BEGIN Provided data

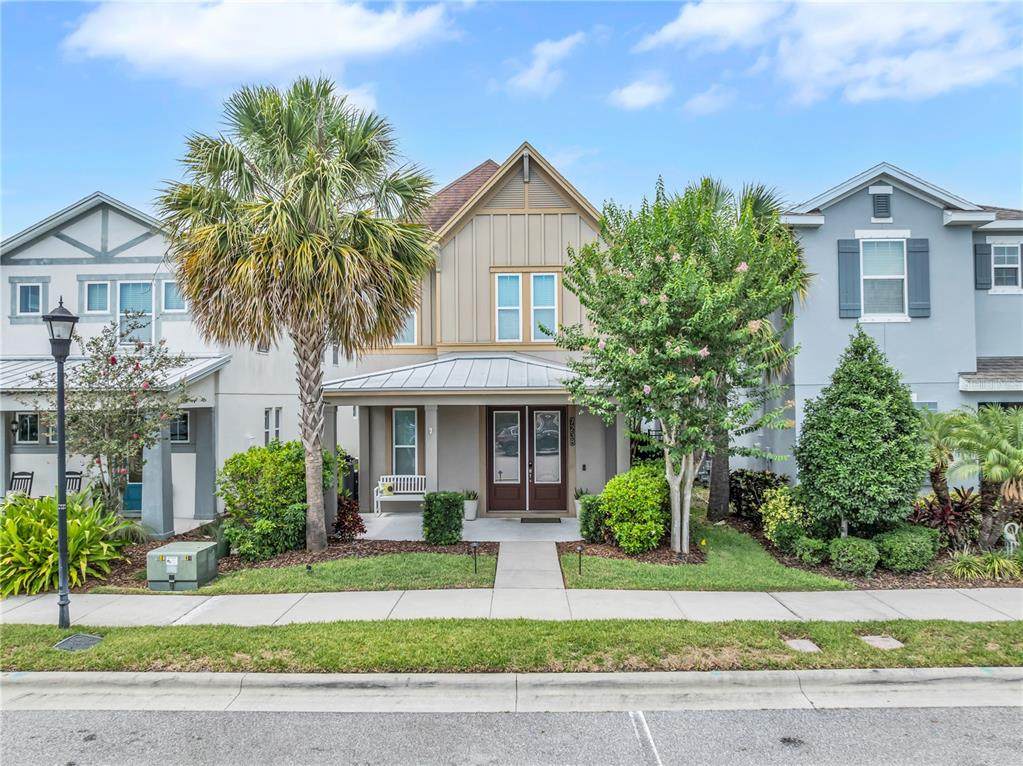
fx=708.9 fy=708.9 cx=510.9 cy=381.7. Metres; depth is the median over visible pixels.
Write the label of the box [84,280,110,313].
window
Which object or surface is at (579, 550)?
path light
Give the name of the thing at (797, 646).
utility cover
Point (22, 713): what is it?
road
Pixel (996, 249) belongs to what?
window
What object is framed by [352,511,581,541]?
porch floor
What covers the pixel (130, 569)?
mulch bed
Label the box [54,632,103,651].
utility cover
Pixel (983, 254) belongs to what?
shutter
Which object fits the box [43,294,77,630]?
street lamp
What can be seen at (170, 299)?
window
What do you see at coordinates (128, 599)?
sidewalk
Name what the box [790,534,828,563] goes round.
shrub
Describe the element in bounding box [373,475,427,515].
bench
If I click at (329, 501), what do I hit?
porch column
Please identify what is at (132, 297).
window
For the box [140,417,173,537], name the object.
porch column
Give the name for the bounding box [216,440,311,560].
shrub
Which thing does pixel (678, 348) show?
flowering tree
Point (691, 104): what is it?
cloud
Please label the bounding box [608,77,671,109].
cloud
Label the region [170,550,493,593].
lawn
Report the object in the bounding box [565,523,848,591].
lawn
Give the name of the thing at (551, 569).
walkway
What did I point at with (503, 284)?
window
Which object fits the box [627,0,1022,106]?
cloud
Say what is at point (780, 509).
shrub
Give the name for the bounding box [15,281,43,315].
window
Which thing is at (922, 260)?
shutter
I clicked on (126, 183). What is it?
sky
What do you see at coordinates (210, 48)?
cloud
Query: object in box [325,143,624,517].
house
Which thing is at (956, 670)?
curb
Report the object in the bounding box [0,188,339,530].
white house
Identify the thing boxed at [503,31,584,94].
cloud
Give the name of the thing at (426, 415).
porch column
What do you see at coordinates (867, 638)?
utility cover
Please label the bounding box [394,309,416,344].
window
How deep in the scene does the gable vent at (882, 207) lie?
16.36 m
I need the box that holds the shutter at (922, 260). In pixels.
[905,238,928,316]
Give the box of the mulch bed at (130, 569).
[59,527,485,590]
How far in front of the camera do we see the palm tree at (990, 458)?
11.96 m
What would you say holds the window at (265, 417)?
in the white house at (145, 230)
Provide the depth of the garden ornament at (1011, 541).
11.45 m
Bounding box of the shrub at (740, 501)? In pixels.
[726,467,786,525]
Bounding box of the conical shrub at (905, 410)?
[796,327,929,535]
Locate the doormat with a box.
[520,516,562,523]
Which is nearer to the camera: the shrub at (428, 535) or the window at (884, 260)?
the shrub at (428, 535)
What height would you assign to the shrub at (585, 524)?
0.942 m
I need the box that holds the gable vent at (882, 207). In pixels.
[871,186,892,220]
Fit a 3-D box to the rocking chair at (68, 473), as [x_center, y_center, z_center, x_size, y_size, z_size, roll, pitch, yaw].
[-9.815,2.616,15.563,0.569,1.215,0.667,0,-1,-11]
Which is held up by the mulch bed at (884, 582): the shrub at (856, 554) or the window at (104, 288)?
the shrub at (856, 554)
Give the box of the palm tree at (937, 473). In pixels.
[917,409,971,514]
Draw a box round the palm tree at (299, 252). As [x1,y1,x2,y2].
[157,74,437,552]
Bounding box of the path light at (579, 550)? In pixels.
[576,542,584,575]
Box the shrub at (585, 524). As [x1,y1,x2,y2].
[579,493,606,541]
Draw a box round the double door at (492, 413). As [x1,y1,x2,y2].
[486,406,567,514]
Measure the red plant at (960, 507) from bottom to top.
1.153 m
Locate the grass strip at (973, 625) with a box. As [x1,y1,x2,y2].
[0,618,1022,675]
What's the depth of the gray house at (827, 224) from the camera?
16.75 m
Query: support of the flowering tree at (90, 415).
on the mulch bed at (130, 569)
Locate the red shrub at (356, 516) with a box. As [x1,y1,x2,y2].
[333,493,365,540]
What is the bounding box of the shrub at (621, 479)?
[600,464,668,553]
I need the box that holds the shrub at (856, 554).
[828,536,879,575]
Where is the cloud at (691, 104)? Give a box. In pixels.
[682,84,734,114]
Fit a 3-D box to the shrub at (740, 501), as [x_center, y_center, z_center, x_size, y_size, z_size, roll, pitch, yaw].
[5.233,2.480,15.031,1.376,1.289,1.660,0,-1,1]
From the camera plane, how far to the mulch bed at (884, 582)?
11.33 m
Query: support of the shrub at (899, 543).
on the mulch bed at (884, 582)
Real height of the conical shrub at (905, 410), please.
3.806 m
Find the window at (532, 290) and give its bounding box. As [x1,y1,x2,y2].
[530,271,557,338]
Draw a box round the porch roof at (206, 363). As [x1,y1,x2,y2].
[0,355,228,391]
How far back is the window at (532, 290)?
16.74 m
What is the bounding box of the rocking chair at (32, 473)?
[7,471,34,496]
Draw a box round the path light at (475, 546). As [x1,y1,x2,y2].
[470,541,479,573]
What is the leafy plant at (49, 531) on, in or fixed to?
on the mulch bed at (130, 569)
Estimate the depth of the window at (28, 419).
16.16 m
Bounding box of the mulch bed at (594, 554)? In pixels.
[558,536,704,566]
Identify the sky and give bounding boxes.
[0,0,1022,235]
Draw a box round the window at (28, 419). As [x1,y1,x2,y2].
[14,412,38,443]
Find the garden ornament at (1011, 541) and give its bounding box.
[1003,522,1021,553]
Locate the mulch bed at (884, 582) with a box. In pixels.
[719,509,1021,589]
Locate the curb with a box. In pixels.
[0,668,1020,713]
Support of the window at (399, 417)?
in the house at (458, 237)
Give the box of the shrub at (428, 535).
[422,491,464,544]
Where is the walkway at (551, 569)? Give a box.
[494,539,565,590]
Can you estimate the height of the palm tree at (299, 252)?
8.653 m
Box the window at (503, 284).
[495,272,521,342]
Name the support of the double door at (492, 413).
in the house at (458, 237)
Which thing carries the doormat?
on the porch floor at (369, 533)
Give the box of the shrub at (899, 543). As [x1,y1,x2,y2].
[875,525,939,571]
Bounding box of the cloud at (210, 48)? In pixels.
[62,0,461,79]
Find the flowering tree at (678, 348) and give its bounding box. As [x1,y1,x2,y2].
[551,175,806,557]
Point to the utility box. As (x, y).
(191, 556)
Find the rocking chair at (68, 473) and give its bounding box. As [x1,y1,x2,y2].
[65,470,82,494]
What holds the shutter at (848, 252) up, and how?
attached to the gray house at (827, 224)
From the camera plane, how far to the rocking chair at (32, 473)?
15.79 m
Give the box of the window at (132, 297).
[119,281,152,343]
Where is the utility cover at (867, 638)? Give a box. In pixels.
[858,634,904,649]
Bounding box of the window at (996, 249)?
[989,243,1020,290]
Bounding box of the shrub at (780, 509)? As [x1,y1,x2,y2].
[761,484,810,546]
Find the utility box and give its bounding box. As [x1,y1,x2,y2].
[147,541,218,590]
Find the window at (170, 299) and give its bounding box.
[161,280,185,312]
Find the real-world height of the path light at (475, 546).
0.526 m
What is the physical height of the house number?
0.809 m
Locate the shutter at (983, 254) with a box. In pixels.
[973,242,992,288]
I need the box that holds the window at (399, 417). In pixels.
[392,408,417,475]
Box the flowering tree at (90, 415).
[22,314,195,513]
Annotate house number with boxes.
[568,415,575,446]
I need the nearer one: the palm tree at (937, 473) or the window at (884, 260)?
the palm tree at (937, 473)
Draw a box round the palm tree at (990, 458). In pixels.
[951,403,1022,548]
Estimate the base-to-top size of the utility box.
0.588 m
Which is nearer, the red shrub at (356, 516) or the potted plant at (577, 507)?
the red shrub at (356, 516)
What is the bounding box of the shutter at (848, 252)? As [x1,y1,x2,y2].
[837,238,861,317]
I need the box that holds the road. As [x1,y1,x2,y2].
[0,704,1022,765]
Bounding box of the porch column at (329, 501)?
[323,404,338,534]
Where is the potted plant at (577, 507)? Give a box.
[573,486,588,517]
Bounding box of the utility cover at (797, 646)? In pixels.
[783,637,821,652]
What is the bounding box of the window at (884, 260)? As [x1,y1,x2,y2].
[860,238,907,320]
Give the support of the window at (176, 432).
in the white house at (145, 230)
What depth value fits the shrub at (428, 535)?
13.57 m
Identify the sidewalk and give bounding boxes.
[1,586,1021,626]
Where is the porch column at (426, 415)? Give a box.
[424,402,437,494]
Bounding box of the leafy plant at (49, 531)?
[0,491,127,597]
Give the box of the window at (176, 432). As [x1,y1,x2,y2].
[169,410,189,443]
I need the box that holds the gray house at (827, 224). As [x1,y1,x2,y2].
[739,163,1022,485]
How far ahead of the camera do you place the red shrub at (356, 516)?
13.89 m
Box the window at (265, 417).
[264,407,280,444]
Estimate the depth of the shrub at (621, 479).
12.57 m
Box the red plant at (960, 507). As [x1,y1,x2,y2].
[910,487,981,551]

END Provided data

In the answer, include exactly the lines from the line containing "How far ahead" through the end of the data, and nothing else.

How far ahead of the camera do you place the red shrub at (356, 516)?
13.89 m
Box the window at (265, 417).
[264,407,280,444]
Estimate the depth of the shrub at (621, 479).
12.57 m
Box the red plant at (960, 507). As [x1,y1,x2,y2].
[910,487,981,551]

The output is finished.